The producer called to ask for information about western reenactments and said that actor Glenn Ford was narrating a TV series (I had no idea Ford spoke German). He also said that Louis L’Amour had agreed to serve as their technical advisor. I had recently interviewed L’Amour for my book, Maverick Writers, and was told he had given them my phone number, so how could I refuse?

The crew of five arrived in Casper in late July, following their filming of Cheyenne’s “Frontier Days.”Among other suggestions, I told them about a 2,000-member buffalo herd located 120 miles from where I lived. Big mistake! They insisted that I lead them there. I regretted not telling them that I had grown up in Los Angeles and had never ventured near a buffalo. But I reluctantly agreed.

The next morning found the crew waiting for me, travel weary and not terribly anxious to leave for the Wyoming outback. Three of the men were past fifty, perhaps even sixty, and spoke English well, although they lapsed into German when not speaking directly to me, which was disconcerting. A young video grip, whom they had hired in San Jose, agreed and complained whenever they were out of earshot.

The director/script writer decided to ride with me while the equipment caretaker; cameraman;  and producer followed in a old van and station wagon. Accustomed to driving the German Autobahn, they had acquired a spindle full of speeding tickets.Quite a collection, in fact. I’m sure they were annoyed that I only drove 65 miles an hour on back roads to the buffalo ranch near Reno Junction.

Two hours later, we arrived at the ranch where the foreman had arranged to meet us at noon. Obviously unimpressed with German film crews, he  left earlier that morning to buy tractor parts in a distant town, so we never saw him. After an hour's wait, his teenaged son left the ranch house to lead us to the herd. With a contemptuous glance at our motley crew, he led us down a bumpy dirt road in his decrepit pickup truck which appeared to have been held together with bailing wire. The pickup bed flapped like a large bird on takeoff, and I knew why when we followed him through the rough, sagebrush-peppered  terrain.

Our first glimpse of the herd came some five minutes later as they grazed peacefully on a hill. We parked nearby and my passenger asked if I would stampede the herd so the cameraman could film them raising clouds of dust. I refused because my Bronco was nearly new  So while they persuaded our guide to do the deed, I drove into the herd and watched as the buffalo showed off by wallowing on their backs with feet in the air several yards away. In order to get some great pictures--which I’m now unable to find--I foolishly left the driver’s seat to get a better look, finding the buffalo so large that they towered over me. 

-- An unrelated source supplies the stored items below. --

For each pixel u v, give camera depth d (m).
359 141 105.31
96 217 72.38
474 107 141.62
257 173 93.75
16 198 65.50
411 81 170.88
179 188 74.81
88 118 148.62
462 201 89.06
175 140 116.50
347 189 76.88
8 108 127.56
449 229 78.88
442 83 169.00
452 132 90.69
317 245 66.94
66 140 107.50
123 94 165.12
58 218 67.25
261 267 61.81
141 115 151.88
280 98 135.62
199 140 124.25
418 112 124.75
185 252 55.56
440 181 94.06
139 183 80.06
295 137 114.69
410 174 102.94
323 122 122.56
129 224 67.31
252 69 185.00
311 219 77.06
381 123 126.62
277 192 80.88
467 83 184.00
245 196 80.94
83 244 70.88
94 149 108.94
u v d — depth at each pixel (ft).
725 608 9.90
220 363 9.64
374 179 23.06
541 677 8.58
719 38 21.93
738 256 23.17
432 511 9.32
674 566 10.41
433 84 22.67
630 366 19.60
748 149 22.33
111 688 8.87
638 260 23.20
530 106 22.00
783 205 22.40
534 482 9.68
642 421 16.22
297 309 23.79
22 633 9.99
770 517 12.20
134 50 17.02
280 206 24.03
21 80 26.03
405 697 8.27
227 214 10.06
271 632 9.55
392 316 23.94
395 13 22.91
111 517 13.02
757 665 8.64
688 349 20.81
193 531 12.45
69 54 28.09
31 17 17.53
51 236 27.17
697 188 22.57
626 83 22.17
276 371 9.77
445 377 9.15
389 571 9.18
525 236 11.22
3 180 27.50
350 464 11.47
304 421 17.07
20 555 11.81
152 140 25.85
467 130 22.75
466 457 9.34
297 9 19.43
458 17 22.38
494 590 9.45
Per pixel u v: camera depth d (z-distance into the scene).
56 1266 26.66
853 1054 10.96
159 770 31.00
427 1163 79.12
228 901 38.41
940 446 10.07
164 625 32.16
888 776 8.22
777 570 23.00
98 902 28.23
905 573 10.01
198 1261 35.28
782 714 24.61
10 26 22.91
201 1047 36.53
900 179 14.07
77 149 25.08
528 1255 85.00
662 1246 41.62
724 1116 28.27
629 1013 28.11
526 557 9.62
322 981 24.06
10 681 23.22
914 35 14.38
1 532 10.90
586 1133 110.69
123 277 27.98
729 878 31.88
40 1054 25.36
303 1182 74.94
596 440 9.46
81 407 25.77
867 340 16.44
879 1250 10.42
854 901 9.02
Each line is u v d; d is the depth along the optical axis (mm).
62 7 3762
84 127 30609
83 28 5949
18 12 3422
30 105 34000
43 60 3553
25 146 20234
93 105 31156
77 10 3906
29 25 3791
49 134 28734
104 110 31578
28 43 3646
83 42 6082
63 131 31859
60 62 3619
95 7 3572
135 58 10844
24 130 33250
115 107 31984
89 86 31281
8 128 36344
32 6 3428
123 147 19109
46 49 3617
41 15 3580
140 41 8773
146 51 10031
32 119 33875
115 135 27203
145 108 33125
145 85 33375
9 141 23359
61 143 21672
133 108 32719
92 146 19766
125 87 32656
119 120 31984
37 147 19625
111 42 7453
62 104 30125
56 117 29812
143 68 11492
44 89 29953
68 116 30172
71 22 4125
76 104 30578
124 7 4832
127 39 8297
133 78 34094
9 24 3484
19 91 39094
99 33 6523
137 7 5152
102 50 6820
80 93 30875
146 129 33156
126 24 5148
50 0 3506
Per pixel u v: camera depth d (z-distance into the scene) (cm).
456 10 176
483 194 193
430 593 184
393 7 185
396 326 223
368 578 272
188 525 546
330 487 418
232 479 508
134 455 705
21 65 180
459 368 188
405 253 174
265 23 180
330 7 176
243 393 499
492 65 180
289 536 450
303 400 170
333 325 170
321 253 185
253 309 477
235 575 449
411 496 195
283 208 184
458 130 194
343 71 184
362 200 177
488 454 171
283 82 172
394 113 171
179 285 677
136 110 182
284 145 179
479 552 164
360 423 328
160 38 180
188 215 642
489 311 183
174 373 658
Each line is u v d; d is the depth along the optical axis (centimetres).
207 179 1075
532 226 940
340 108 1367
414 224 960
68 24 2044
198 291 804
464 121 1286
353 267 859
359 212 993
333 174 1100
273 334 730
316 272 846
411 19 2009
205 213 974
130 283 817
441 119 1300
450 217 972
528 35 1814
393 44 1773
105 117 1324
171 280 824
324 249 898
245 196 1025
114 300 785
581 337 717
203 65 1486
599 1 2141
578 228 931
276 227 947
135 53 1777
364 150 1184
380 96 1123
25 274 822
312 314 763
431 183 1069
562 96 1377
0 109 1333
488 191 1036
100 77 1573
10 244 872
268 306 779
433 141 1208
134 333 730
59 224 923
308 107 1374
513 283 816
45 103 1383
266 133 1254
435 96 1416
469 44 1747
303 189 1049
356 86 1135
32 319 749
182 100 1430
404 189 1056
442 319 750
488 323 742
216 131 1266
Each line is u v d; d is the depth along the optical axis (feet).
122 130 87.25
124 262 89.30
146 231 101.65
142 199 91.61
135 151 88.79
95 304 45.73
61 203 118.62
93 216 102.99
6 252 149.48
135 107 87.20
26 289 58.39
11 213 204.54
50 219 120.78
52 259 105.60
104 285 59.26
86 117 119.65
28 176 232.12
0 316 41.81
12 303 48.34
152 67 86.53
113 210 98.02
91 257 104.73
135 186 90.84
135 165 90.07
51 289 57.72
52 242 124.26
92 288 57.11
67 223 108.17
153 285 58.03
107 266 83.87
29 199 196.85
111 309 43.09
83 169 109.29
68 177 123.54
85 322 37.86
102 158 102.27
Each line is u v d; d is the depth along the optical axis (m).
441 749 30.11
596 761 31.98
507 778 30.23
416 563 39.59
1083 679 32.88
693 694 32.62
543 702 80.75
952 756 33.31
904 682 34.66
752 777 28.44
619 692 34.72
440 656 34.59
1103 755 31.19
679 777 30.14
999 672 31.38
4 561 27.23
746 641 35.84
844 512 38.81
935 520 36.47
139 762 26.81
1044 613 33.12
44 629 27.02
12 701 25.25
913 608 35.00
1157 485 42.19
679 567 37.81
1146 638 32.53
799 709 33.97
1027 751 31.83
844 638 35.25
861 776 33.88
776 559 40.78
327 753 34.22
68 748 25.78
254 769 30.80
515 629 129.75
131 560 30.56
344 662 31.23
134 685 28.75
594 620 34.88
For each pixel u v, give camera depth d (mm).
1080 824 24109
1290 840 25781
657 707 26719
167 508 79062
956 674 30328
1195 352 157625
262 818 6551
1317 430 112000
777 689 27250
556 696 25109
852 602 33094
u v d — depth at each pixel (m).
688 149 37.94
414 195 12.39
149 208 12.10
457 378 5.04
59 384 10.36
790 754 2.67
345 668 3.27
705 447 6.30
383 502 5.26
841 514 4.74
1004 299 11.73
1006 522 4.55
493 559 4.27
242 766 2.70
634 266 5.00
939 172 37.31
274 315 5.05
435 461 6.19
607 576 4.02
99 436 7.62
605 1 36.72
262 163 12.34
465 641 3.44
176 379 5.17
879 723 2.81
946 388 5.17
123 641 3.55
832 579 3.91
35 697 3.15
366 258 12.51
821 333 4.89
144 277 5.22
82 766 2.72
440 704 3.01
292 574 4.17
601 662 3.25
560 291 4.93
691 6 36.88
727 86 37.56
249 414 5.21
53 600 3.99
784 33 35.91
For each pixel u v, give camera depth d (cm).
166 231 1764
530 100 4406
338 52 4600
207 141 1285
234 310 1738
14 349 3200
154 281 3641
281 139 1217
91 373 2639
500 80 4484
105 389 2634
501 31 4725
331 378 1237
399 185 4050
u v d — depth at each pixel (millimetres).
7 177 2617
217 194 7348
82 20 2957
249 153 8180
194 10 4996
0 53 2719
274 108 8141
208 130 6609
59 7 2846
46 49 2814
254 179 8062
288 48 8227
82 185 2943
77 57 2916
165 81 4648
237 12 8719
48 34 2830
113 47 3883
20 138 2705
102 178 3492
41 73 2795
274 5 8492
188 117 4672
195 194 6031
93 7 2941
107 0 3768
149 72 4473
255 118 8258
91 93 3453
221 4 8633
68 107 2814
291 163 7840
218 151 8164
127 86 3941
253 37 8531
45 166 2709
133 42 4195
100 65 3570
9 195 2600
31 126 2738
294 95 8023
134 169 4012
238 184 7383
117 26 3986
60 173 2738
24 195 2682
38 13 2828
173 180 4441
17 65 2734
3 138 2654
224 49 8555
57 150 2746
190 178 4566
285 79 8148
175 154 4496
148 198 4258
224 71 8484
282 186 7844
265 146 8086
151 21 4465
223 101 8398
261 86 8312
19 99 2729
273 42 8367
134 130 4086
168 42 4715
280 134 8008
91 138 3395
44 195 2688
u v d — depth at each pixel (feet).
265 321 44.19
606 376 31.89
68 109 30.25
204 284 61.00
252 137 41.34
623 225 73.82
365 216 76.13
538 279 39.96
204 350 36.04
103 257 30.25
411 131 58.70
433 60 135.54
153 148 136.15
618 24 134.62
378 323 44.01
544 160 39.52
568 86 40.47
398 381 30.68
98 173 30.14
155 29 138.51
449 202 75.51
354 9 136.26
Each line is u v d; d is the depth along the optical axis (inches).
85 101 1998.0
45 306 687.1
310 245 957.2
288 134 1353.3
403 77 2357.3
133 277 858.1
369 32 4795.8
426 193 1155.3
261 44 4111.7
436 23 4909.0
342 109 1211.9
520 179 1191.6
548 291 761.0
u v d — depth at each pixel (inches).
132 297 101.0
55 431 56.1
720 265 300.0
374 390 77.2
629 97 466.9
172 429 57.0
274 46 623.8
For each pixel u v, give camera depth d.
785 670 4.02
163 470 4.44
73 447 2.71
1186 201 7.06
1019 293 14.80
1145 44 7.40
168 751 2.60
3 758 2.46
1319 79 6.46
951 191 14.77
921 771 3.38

I never got around to writing about the experience until now, but was later told that I had appeared on German TV as the crazy woman who stood in the midst of a buffalo herd. I had no idea that the crew, stationed on a hill nearby, had their camera trained on me.

That was my first and last role as a buffalo tour guide and foreign TV reality star as well as a secretary-treasurer. 

2 comments:

Jackie King said...

Jean, I've always thought that you have lived an unusually interesting life, but this article is the icing on the cake! I loved hearing about this experience. You could make this into a book without murder--maybe just some kind of non-violent mystery. This is just wonderful!

Jean Henry Mead said...

Thanks, Jackie. I'm afraid that I would be tempted to write about a flim crew producer trampeled in a buffalo stapede. :)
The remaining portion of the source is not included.